__What needs to be done__:
From the passage on audio coding, extract word for word the part that opens with the words containing "Particularly, when the" and closes with "to be BWE-decoded.".

__Source passage__:
Furthermore, a value representing a ratio between the weighting
factors .alpha. and .beta. may be encoded. Also, when all the MDCT
coefficients in one lower subband which is copied by the BWE
decoding unit 902 are "0", control may be performed for setting the
value of .beta. to be "1", independently of the value of .alpha..
The noise generating unit 901 may be structured so as to hold a
prepared table in itself and output values in the table as noise
signal MDCT coefficients, or create noise signal MDCT coefficients
obtained by the MDCT of noise signal in the time domain for every
frame, or perform gain control on the noise signals in the time
domain and output the noise signal MDCT coefficients using all or a
part of the MDCT coefficients obtained by the MDCT of the
gain-controlled noise signal.
Particularly, when the MDCT coefficients obtained by
gain-controlling in the time domain the noise signal in the time
domain and performing MDCT on them are used, the effect of
restraining pre-echo of reproduced sound can be expected. In this
case, the gain control data for controlling the gain of the noise
signal in the time domain is encoded by the encoding device in the
fourth embodiment in advance, and the decoding device may decode
the gain control data and use it. If the decoding device structured
as above is used, the effect of realizing the wideband reproduction
can be expected without extremely raising the tonality using the
noise signal MDCT coefficients, even if the MDCT coefficients of
the lower subbands cannot sufficiently represent the MDCT
coefficients in the higher subbands to be BWE-decoded.

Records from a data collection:
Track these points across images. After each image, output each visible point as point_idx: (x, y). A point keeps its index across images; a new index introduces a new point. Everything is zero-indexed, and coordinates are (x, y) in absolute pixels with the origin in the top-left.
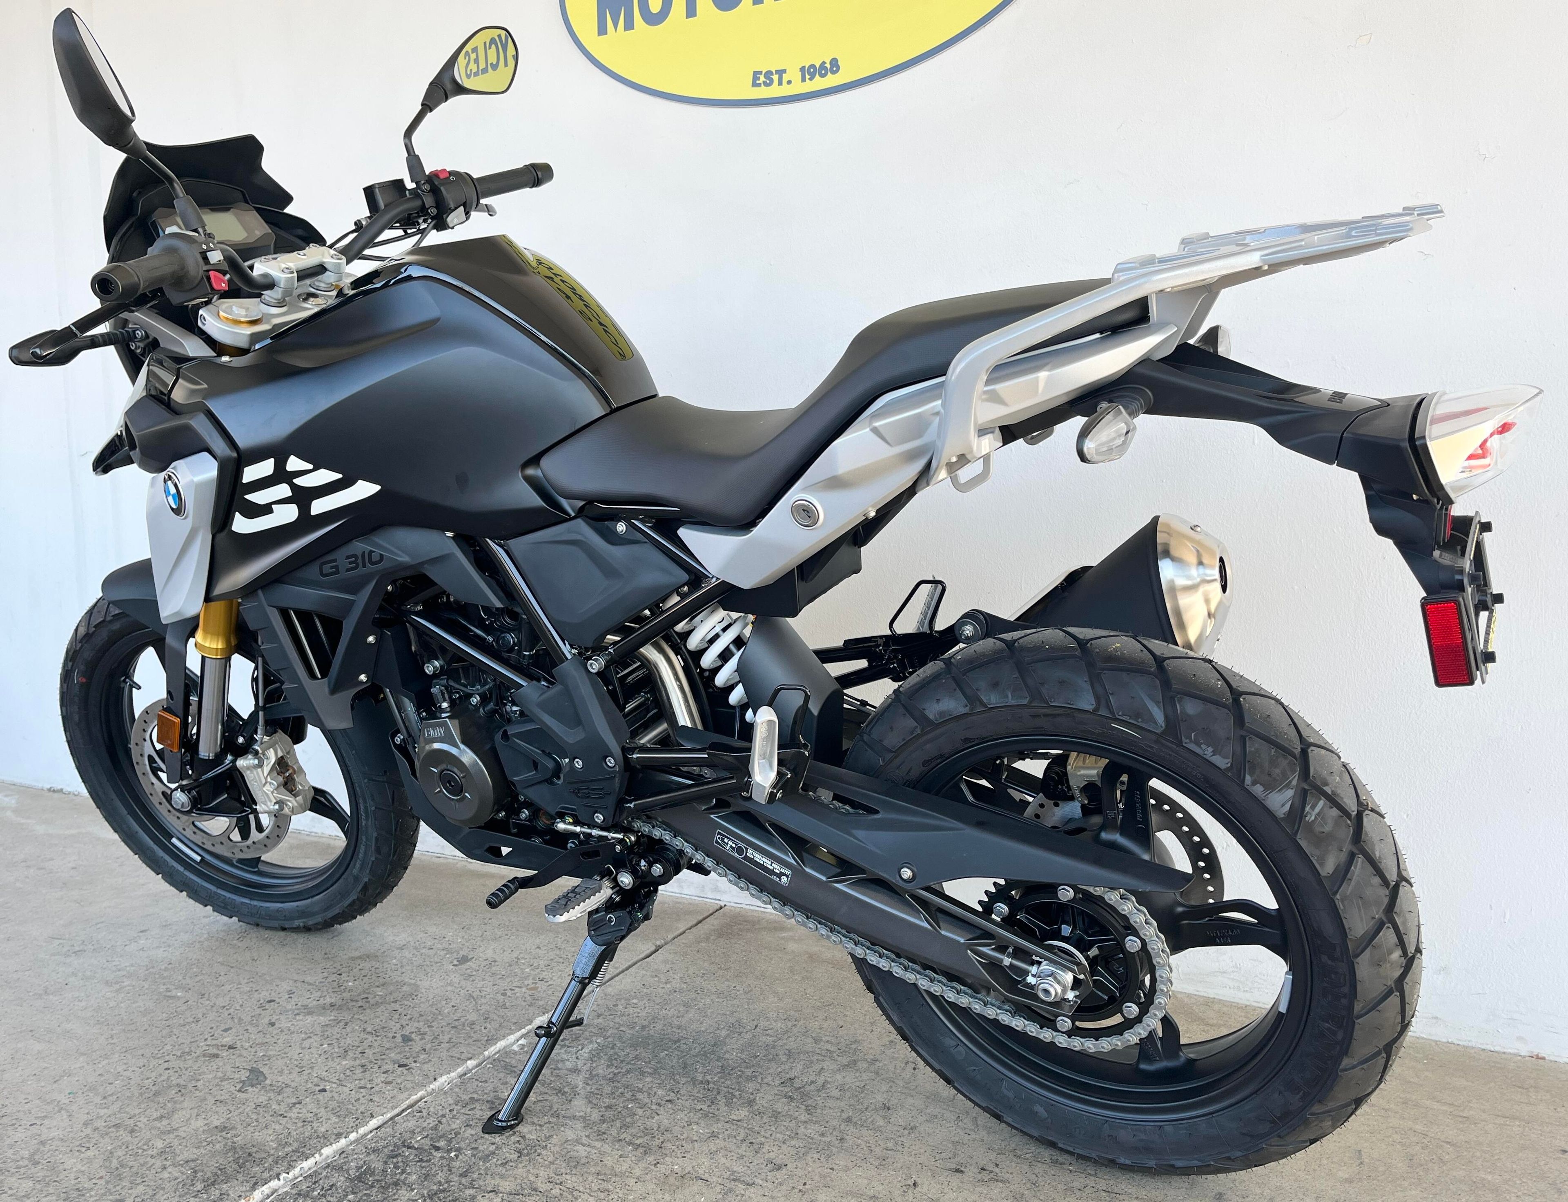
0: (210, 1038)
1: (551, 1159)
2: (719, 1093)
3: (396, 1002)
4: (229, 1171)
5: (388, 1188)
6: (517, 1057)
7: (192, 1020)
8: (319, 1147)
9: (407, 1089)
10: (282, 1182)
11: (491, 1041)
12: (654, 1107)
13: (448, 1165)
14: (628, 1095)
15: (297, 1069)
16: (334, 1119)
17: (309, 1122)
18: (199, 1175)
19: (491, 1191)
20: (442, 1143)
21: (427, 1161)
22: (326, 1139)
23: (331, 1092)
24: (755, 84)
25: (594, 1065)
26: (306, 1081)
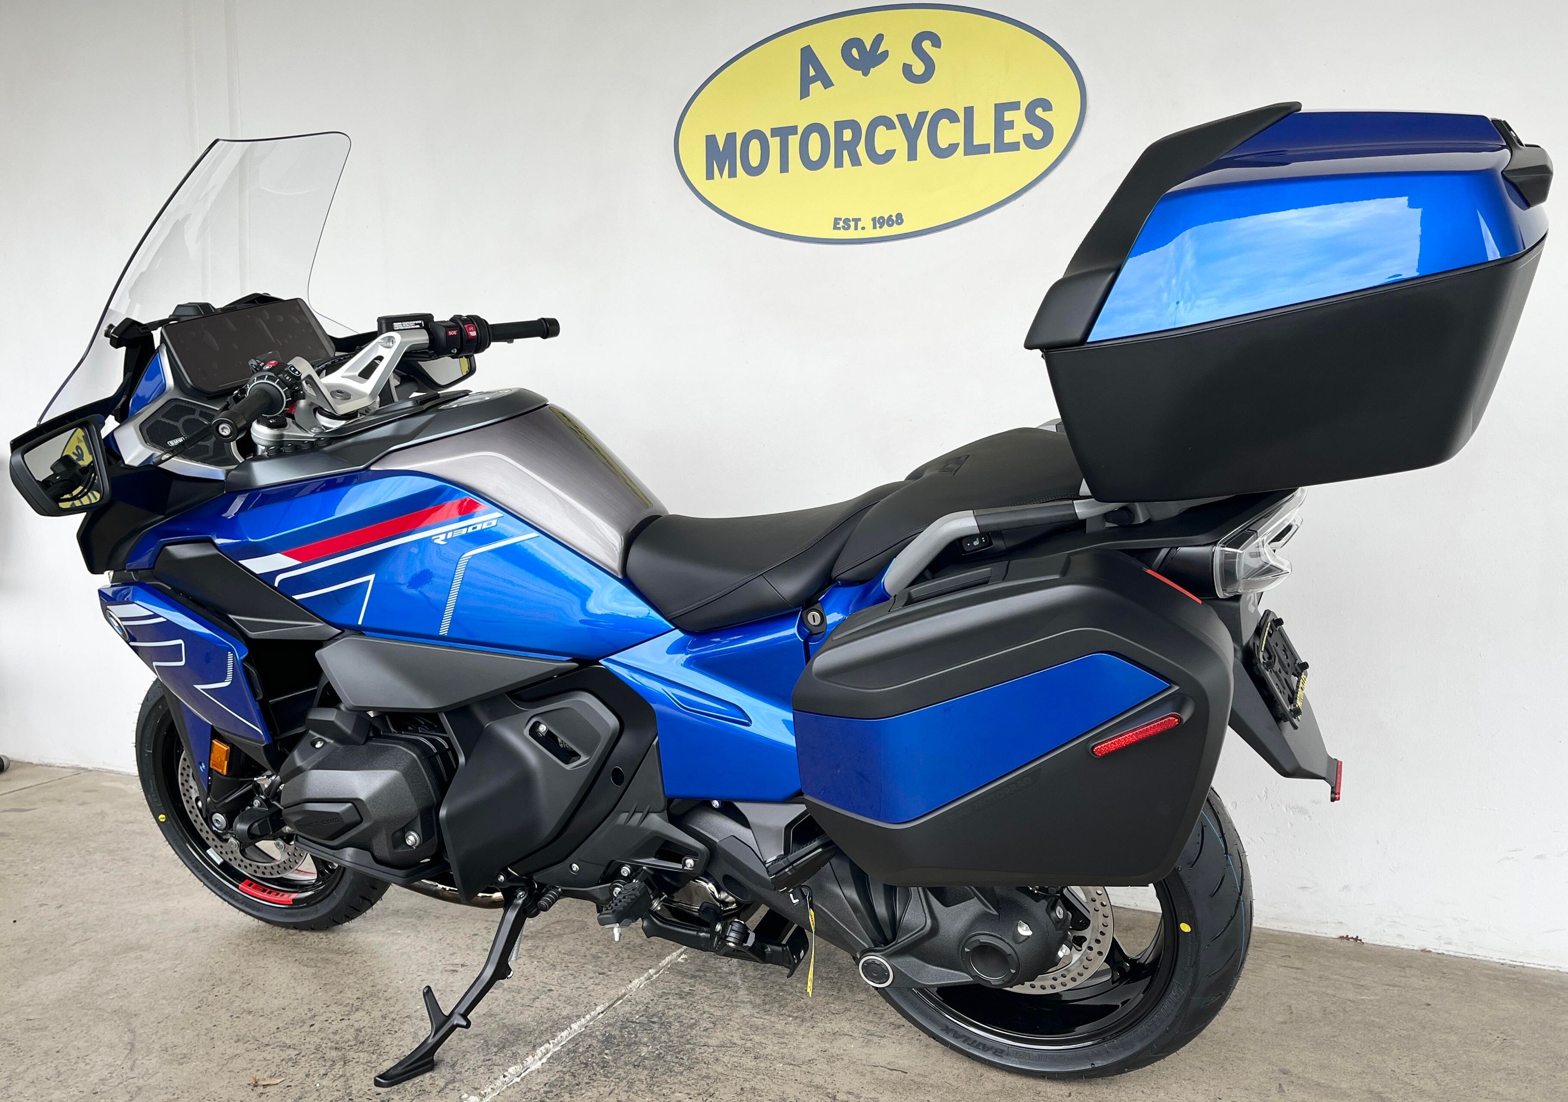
0: (443, 960)
1: (737, 1026)
2: (842, 985)
3: (574, 933)
4: (511, 1040)
5: (630, 1045)
6: (685, 966)
7: (419, 948)
8: (568, 1024)
9: (613, 988)
10: (552, 1045)
11: (660, 957)
12: (798, 994)
13: (666, 1032)
14: (777, 987)
16: (569, 1007)
17: (552, 1009)
18: (490, 1043)
20: (655, 1019)
22: (570, 1019)
23: (558, 991)
24: (835, 228)
26: (535, 985)
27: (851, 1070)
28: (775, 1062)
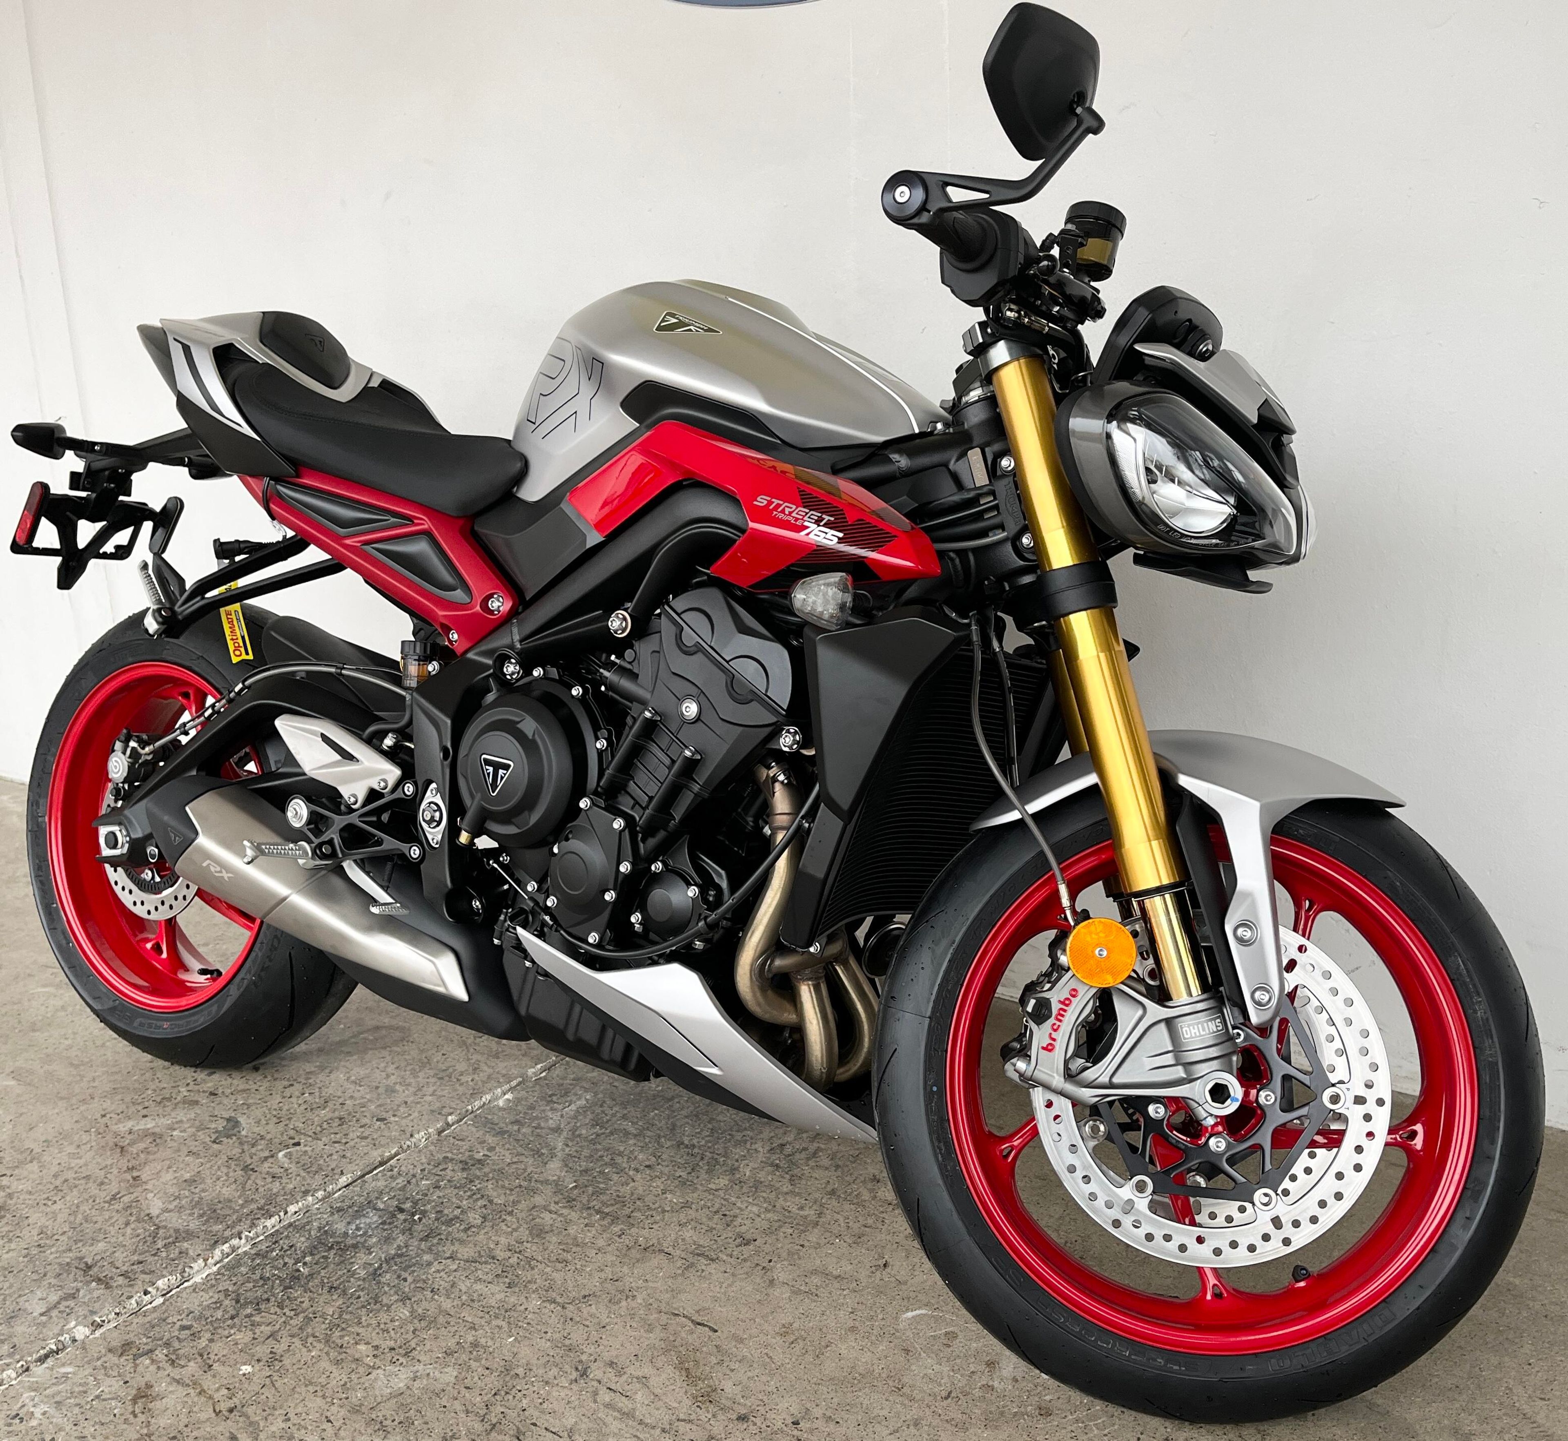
0: (192, 1083)
1: (514, 1226)
2: (702, 1159)
3: (385, 1048)
5: (347, 1251)
6: (500, 1114)
8: (284, 1205)
9: (382, 1146)
10: (243, 1241)
11: (476, 1093)
12: (631, 1173)
13: (410, 1229)
14: (607, 1159)
15: (275, 1120)
16: (304, 1176)
17: (278, 1178)
18: (161, 1232)
19: (448, 1258)
20: (408, 1205)
21: (390, 1224)
23: (305, 1146)
25: (578, 1124)
26: (282, 1134)
27: (636, 1319)
28: (533, 1296)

__Completed exercise__:
Particularly, when the MDCT coefficients obtained by
gain-controlling in the time domain the noise signal in the time
domain and performing MDCT on them are used, the effect of
restraining pre-echo of reproduced sound can be expected. In this
case, the gain control data for controlling the gain of the noise
signal in the time domain is encoded by the encoding device in the
fourth embodiment in advance, and the decoding device may decode
the gain control data and use it. If the decoding device structured
as above is used, the effect of realizing the wideband reproduction
can be expected without extremely raising the tonality using the
noise signal MDCT coefficients, even if the MDCT coefficients of
the lower subbands cannot sufficiently represent the MDCT
coefficients in the higher subbands to be BWE-decoded.